I criteri per giudicare la qualità di un articolo di salute sono ovviamente opinabili, ma se inizialmente erano stilati da ricercatori clinici partendo da un punto di vista lontano da quello di chi lavora nei media, da alcuni anni sono messi a punto con un lavoro comune di giornalisti e clinici, con risultati che soddisfano tutti.

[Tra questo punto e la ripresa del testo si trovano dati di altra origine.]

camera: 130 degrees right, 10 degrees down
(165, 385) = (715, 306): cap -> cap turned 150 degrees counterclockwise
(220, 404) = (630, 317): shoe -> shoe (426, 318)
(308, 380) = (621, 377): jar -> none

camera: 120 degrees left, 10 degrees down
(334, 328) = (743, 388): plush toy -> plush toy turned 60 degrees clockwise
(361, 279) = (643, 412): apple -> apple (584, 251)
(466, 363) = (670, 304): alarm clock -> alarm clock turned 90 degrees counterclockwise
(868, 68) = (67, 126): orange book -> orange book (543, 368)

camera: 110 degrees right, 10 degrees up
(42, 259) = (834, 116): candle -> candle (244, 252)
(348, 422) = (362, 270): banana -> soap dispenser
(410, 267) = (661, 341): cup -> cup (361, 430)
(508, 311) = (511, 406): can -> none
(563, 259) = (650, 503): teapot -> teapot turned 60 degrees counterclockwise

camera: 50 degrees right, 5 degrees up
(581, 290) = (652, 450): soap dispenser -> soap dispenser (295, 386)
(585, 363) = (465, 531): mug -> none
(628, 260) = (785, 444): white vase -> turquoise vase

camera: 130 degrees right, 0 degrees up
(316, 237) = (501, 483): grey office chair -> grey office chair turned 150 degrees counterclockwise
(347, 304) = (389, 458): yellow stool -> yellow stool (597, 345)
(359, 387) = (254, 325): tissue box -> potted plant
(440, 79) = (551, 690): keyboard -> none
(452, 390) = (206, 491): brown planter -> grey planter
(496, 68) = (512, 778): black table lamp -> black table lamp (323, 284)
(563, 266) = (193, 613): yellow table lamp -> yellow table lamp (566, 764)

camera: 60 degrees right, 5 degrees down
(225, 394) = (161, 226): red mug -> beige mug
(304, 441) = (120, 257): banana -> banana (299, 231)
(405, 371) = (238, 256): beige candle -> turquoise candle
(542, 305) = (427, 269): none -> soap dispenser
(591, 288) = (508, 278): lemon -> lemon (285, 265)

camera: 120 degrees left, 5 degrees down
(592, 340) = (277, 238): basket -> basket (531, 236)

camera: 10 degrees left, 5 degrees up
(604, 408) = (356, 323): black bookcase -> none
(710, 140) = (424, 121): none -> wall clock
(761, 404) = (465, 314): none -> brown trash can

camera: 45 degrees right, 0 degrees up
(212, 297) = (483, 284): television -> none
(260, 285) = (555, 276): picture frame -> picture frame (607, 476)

L’esperienza più avanzata in questo ambito è quella portata avanti negli Stati Uniti dall’ex giornalista Gary Schwitzer, che valuta con sistematicità gli articoli di salute delle testate a maggiore diffusione, assegnando fino a cinque stelle in base a quanto ogni articolo soddisfa i dieci punti-chiave (Vedi “Notizie a cinque stelle“). Secondo lo studio australiano, gli articoli scritti dai redattori di salute specializzati offrono in media migliori garanzie non solo di quelli dei redattori non specializzati, ma anche di quelli scritti dai free-lance: è plausibile pensare che chi lavora all’interno di una redazione specializzata disponga di una maggiore autonomia nei confronti delle gerarchie del giornale, e quindi di un maggior potere di contrattazione sul taglio da dare agli articoli rispetto ai free-lance.
Di norma, poi, chi è assunto da un editore ha accesso a fondi per corsi di aggiornamento e congressi, per frequentare i quali il freelance deve non solo pagare di tasca propria ma anche rinunciare per qualche giorno a produrre reddito.